* Your assignment:
Write out every line of the material below verbatim, omitting the pictures.

[Chart comprehension data]

■ ■ ■ ■

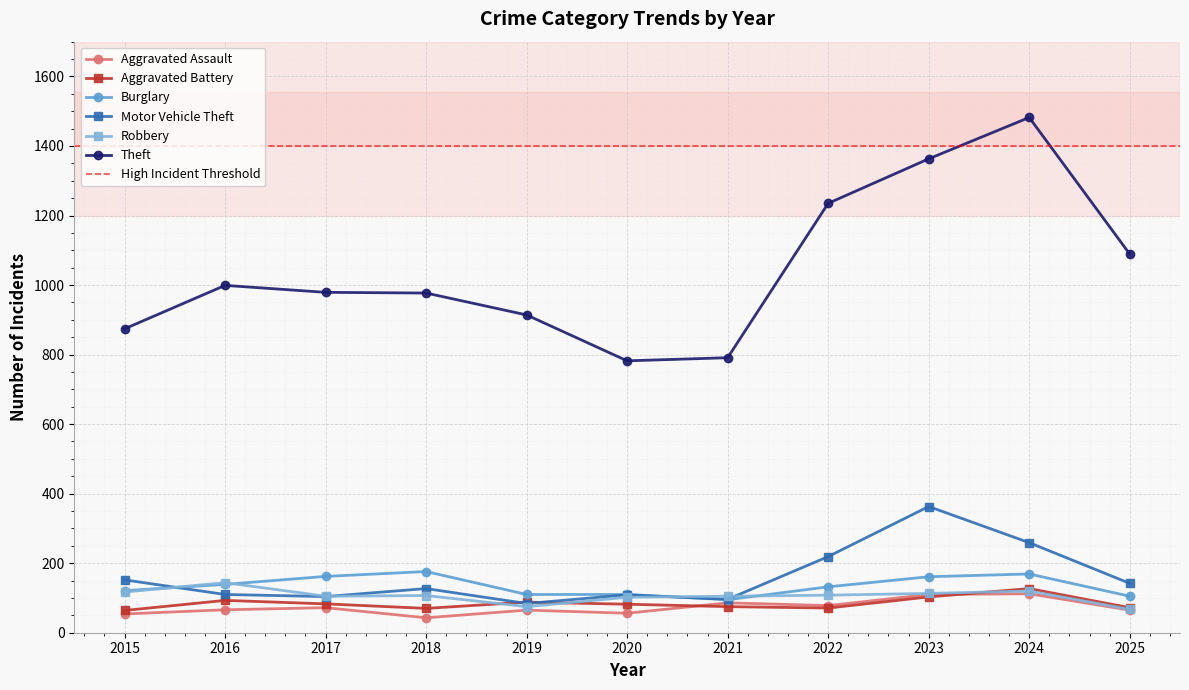

Is it true that Motor Vehicle Theft equals 204 at 2015?

False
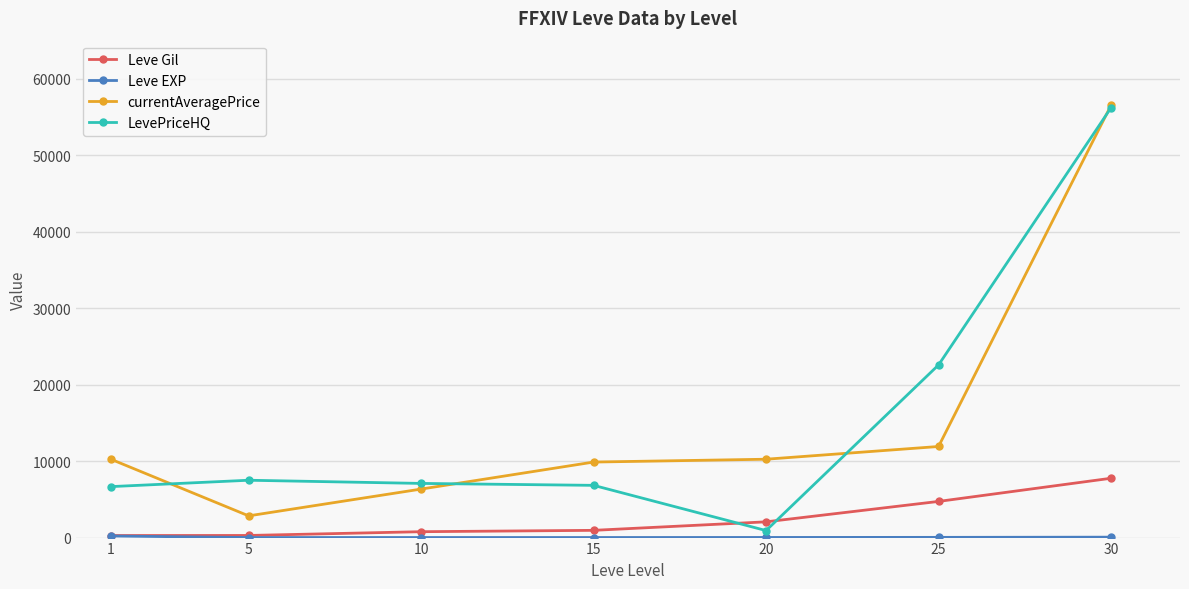

Between 1 and 5, which series saw the biggest shift?

currentAveragePrice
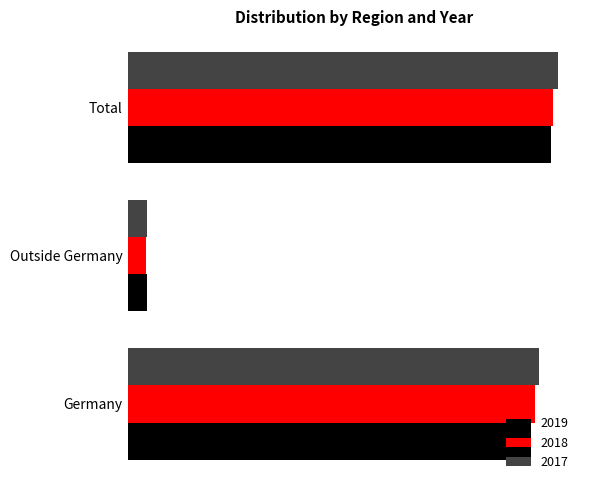

What is the average value of the 2019 series?

3628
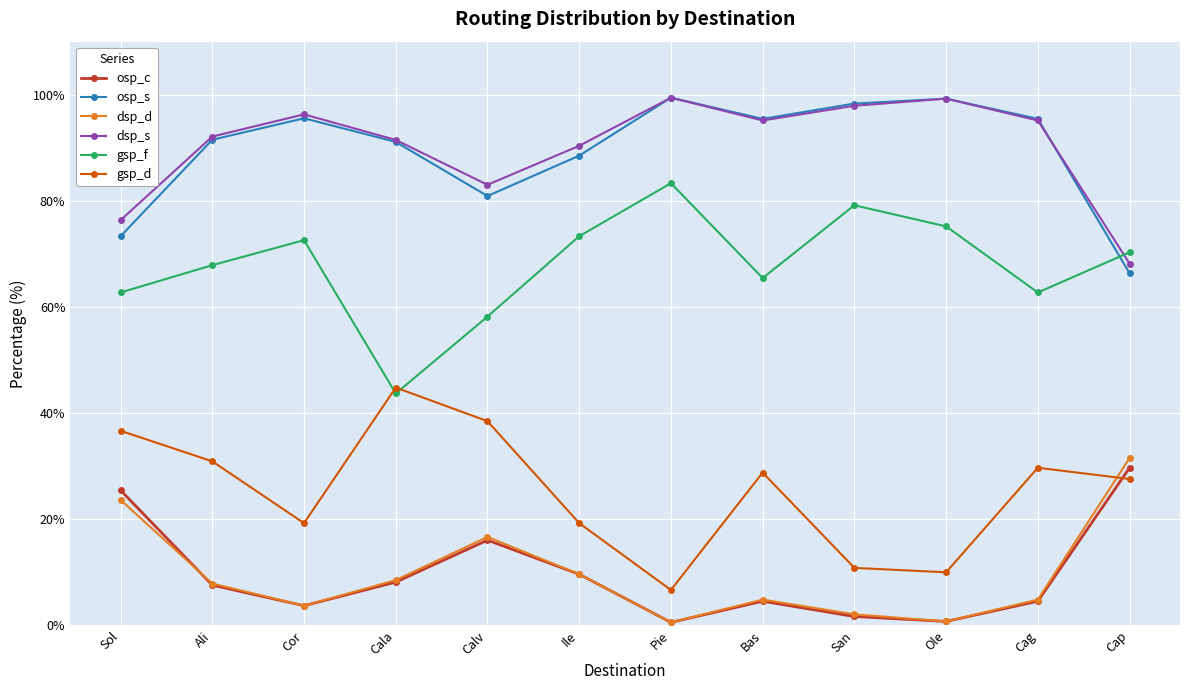

What is the difference between the maximum and minimum values in the gsp_d series?

38.1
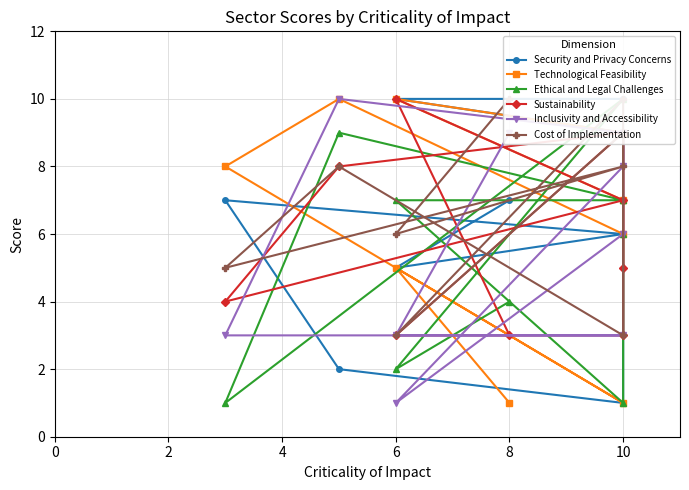

True or false: Security and Privacy Concerns has more than 2 points higher than both neighbors.

False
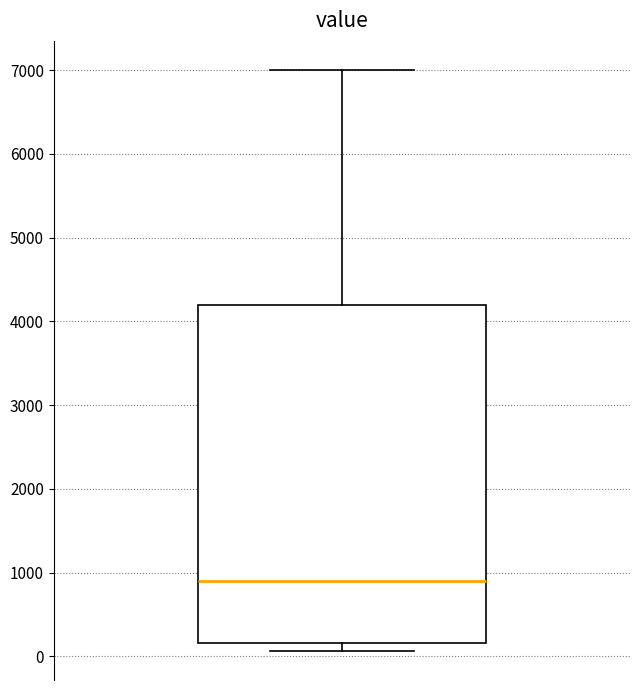

Read this box plot against the y-axis: the position of the median line, the range covered by the box, and the ends of both whiskers. The values are not printed on the chart, so give them approximately, as read against the axis.

median 900, box 200 to 4200, whiskers 100 to 7000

■ ■ ■ ■

* Task response:
Is it true that Motor Vehicle Theft equals 204 at 2015?

False

Between 1 and 5, which series saw the biggest shift?

currentAveragePrice

What is the average value of the 2019 series?

3628

What is the difference between the maximum and minimum values in the gsp_d series?

38.1

True or false: Security and Privacy Concerns has more than 2 points higher than both neighbors.

False

Read this box plot against the y-axis: the position of the median line, the range covered by the box, and the ends of both whiskers. The values are not printed on the chart, so give them approximately, as read against the axis.

median 900, box 200 to 4200, whiskers 100 to 7000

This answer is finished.